May 28, 2023

Ange Mlinko (USA) 1969

Ange Mlinko (USA)

Ange Mlinko was born and raised in the Philadelphia area. She earned her under-graduate degree in Philosophy and Math-ematics at St. John's College in Annapolis, Maryland and an M.F.A. in Creative Writing from Brown University.
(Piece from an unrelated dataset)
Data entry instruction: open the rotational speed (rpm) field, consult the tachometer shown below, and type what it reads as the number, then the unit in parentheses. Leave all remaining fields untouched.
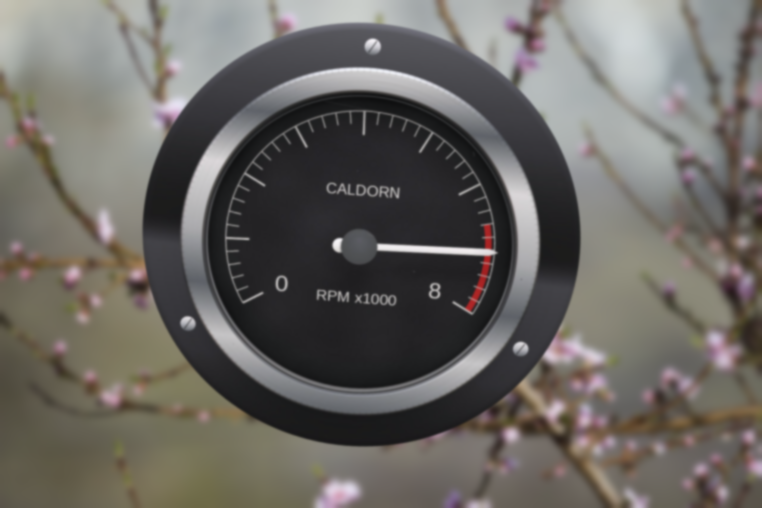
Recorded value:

     In 1996 Lift Books published a chapbook, Immediate Orgy and Audit. It attracted the attention of the Boston-based publisher Roland Pease, whose Zoland Books brought out her first full-length book Matinees in 1999. It received a starred review from Publishers Weekly and was named one of its Best Books at the end of that year.  
     Her second volume, Starred Wire, was selected for the 2004 National Poetry Series by Bob Holman for Coffee House Books . It was also a finalist for the James Laughlin Award, and garnered mentions in national publications.
     Mlinko's poetry is often linked to the influence of Frank O'Hara and John Ashbery, with its love of language and urban contemporary life, but she thinks of herself as reverse-engineering the New York School back to Marianne Moore, Stevens, Williams, and Crane and then bringing it all back to the very brink of the present. In 2014-15 Mlinko was a Guggenheim Fellow.


Immediate Orgy and Audit (Boston: Lift Books, 1996); Matinees (Boston: Zoland Books, 1999); Starred Wire (Minneapolis: Coffee House Books, 2004); The Children's Museum (Prefontine Press, 2007); Shoulder Season (Minneapolis: Coffee House Press, 2010); Marvelous Things Overheard (New York: Farrar, Straus and Giroux, 2013); Distant Mandate (New York: Farrar, Straus, and Giroux, 2017); Venice (New York: Farrar, Straus, and Giroux, 2022)

Winner of the PIP Gertrude Stein Awards for Innovative Poetry in English

Everything’s Carousing

Even the baroque gets lost in it.
Grass vests the dirt lest wind, twanging the skyscrapers

that merely sleeve the elevators, as we go sleeveless
except for the atmosphere, file it under Oceans.

Recalling the equations derived for ballistics —
aiming cannonballs is not like squaring lintels,

and skyscrapers are all lintel.
There isn’t a straight line amidst all these that never meet;

I will write away for it. A sound that breaks
“the record and the tie with the most singles in a season.”

Sparrows petulantly, like petals, adding subtracting
to crumbstrewn cafe tables, then boarding the ferries.